What to produce: Copy word for word the lines of the records below, from the line containing "Tell whether the" through the line containing "Answer: approximately 45° to the flat", including both of those lines.

--

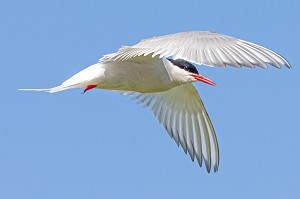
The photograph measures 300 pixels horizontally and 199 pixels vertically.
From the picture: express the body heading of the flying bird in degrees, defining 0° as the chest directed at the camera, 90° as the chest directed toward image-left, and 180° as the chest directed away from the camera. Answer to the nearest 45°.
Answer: approximately 270°
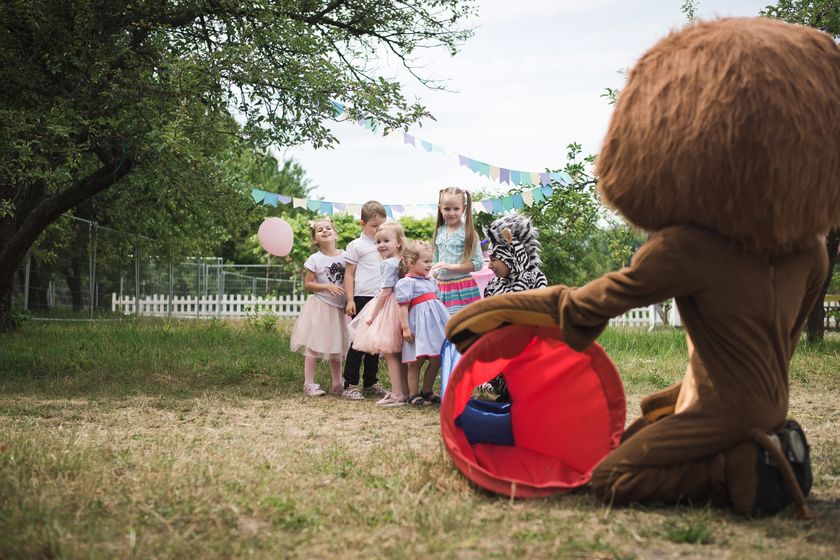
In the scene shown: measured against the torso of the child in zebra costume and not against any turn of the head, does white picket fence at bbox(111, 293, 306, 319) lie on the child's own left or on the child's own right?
on the child's own right

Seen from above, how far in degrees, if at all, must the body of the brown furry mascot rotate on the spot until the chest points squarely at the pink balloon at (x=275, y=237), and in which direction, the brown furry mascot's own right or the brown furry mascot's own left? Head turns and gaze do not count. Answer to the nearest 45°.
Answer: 0° — they already face it

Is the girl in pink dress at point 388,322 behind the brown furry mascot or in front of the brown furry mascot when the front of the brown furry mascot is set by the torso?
in front

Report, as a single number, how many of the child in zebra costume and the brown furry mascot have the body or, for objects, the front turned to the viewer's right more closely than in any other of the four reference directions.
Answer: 0

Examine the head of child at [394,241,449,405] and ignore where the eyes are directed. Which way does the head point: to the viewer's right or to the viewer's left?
to the viewer's right

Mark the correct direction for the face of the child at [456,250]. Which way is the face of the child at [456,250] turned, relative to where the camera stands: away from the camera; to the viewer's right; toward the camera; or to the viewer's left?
toward the camera

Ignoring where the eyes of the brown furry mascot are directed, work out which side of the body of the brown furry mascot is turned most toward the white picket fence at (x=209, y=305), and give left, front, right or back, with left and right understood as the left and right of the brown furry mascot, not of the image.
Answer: front

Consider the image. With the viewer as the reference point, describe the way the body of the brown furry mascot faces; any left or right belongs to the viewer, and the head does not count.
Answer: facing away from the viewer and to the left of the viewer

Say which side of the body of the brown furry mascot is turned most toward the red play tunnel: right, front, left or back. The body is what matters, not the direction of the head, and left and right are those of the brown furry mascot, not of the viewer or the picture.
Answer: front

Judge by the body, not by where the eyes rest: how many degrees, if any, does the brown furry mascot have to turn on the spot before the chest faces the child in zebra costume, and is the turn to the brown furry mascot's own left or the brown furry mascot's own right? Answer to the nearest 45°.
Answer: approximately 45° to the brown furry mascot's own right

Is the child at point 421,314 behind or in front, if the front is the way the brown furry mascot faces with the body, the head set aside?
in front

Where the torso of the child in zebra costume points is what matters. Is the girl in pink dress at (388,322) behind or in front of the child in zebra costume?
in front
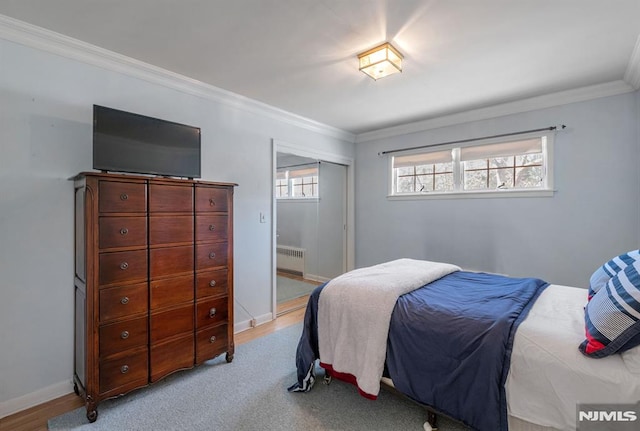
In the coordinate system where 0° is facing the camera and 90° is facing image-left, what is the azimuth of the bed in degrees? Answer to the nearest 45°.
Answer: approximately 90°

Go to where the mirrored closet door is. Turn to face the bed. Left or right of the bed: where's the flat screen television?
right

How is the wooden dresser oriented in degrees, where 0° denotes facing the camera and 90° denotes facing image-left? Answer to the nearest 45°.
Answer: approximately 315°

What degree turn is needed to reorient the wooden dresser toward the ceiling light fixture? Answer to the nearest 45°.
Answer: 0° — it already faces it

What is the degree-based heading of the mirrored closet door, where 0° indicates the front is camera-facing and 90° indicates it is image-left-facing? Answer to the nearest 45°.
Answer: approximately 315°

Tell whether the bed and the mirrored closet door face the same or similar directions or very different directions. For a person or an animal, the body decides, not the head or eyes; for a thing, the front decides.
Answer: very different directions

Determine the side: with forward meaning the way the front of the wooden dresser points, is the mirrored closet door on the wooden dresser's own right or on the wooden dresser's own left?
on the wooden dresser's own left

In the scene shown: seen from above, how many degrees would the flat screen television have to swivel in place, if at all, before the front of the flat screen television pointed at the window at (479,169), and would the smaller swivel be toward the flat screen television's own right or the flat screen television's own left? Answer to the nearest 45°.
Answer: approximately 45° to the flat screen television's own left
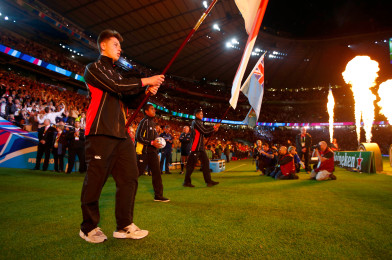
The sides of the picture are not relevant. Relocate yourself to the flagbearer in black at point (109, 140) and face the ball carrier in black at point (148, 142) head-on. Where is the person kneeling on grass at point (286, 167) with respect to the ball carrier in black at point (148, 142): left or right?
right

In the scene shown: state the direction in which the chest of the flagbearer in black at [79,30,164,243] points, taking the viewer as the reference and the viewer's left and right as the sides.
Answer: facing to the right of the viewer

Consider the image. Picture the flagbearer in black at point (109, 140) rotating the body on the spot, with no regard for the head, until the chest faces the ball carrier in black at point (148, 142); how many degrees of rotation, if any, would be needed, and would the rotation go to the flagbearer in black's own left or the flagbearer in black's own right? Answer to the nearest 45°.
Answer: approximately 90° to the flagbearer in black's own left

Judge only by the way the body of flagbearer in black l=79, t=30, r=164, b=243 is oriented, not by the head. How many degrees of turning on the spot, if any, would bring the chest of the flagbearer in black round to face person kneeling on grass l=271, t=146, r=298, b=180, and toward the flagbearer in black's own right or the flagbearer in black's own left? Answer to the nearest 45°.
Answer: approximately 45° to the flagbearer in black's own left

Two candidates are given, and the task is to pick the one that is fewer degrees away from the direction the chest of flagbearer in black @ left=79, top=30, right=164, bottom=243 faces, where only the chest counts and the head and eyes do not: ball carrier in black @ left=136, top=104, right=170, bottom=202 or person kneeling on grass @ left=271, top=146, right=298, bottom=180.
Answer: the person kneeling on grass

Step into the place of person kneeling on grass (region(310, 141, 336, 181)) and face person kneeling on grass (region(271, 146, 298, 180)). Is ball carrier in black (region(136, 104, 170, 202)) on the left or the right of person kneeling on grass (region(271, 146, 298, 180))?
left
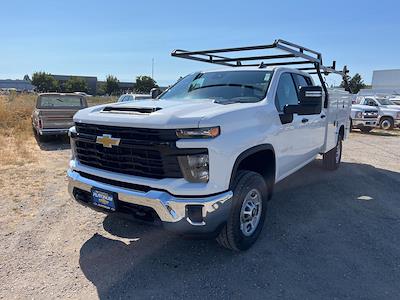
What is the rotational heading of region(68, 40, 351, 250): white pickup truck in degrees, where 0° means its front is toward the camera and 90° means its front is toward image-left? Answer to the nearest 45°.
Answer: approximately 45°

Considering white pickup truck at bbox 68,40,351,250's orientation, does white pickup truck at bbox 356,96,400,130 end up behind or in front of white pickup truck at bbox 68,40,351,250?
behind
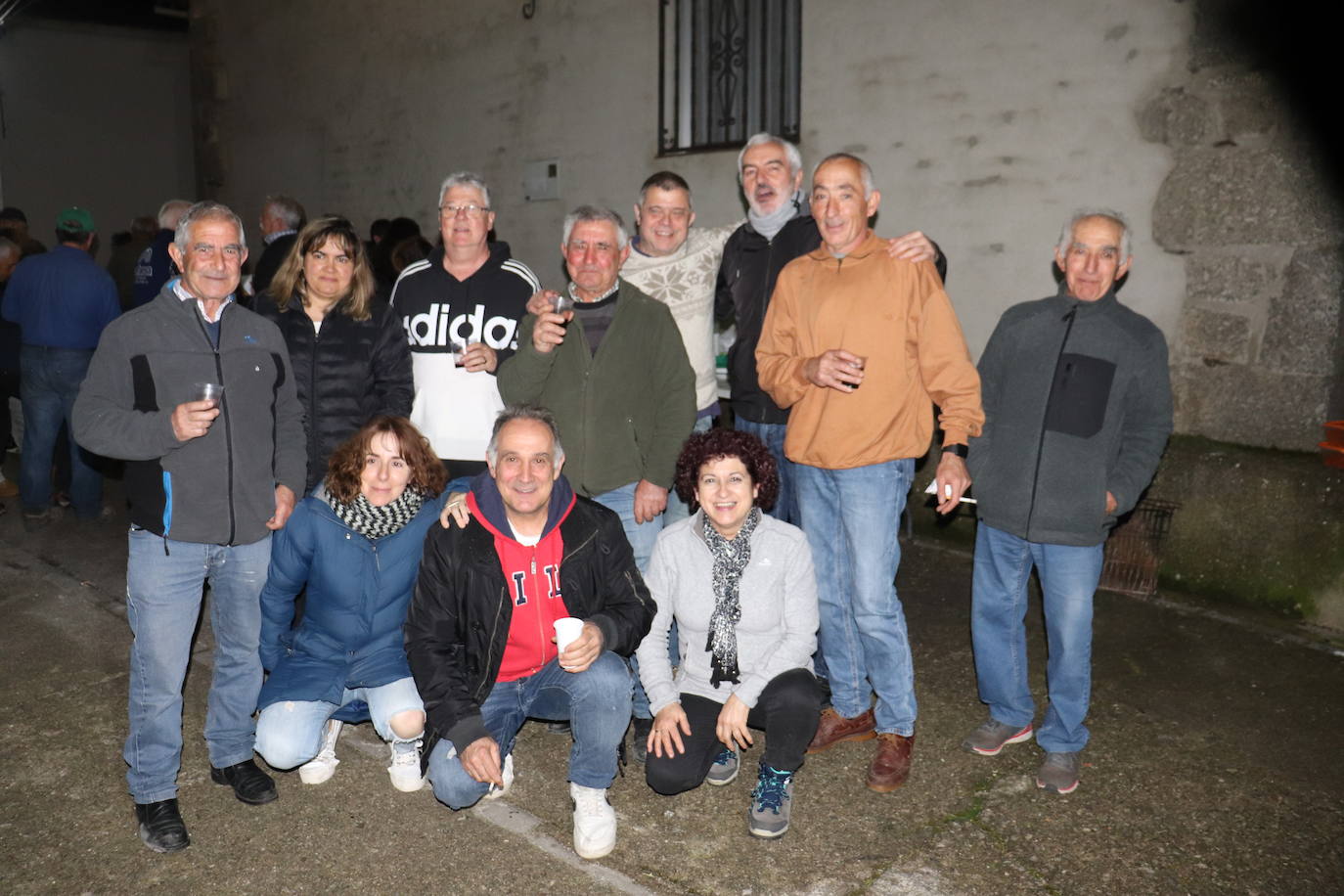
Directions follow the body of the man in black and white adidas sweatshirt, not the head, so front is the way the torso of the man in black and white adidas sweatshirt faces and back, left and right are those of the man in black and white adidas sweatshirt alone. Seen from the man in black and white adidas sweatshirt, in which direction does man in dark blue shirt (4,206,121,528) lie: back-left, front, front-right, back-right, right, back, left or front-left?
back-right

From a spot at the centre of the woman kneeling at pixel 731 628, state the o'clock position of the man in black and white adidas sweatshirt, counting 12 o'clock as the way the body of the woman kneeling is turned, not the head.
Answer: The man in black and white adidas sweatshirt is roughly at 4 o'clock from the woman kneeling.

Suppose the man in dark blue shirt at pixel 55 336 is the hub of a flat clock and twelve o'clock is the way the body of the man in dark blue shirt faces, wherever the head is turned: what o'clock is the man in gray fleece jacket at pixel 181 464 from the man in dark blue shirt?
The man in gray fleece jacket is roughly at 6 o'clock from the man in dark blue shirt.

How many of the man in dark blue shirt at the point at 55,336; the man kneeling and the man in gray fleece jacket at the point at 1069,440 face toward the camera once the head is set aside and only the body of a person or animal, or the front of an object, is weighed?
2

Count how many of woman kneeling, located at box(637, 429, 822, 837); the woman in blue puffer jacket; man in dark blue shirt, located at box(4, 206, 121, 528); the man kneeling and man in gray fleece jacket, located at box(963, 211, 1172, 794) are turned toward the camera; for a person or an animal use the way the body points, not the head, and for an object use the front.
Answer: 4

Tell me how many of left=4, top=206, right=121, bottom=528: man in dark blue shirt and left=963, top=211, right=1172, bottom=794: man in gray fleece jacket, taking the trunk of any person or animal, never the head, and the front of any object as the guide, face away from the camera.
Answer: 1

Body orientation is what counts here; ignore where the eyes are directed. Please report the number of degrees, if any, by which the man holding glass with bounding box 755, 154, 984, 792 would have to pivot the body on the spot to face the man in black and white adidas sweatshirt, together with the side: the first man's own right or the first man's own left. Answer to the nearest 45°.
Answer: approximately 45° to the first man's own right

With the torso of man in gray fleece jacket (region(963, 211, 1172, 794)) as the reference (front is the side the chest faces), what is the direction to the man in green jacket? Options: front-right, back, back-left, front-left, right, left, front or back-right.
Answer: right

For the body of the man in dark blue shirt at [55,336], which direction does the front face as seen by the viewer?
away from the camera

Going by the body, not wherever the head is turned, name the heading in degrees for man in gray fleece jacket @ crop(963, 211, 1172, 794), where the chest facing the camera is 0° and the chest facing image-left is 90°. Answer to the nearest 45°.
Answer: approximately 0°
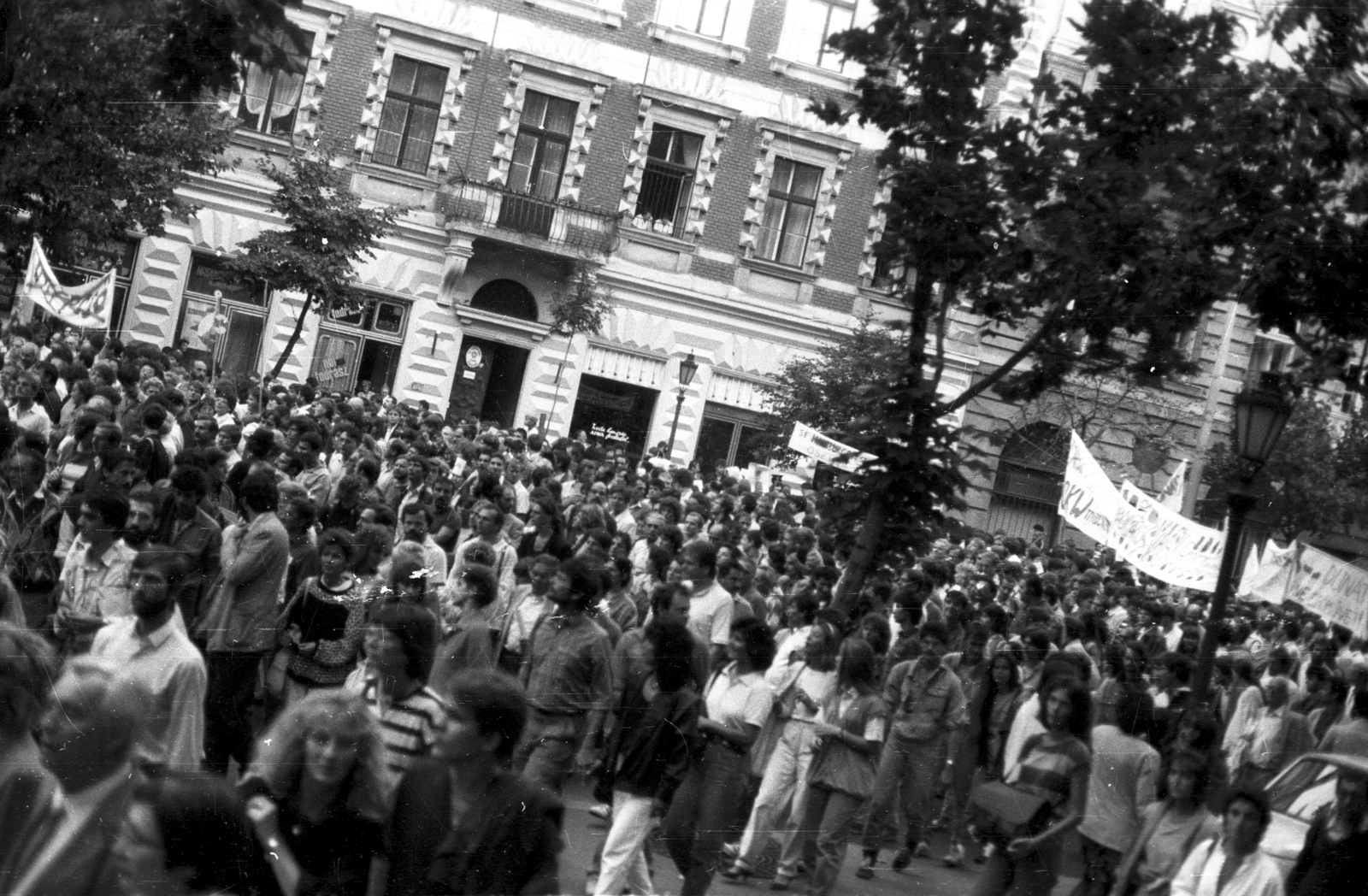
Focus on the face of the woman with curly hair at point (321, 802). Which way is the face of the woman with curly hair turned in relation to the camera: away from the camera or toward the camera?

--

Completed task:
Tell whether the bed and the mirrored closet door face the same or similar directions or very different directions. For a person or an animal, the body decides, not the head or eyes; for a thing, the front decides.
Answer: very different directions

Determine the side: with forward meaning the way the front of the wooden dresser points, is the mirrored closet door on the wooden dresser's own right or on the wooden dresser's own left?
on the wooden dresser's own left

In the scene shown: seen from above, how many degrees would the flat screen television have to swivel in place, if at all, before the front of the flat screen television pointed at the window at (479,169), and would the smaller swivel be toward the flat screen television's own right or the flat screen television's own left? Answer to the nearest 45°.
Answer: approximately 45° to the flat screen television's own left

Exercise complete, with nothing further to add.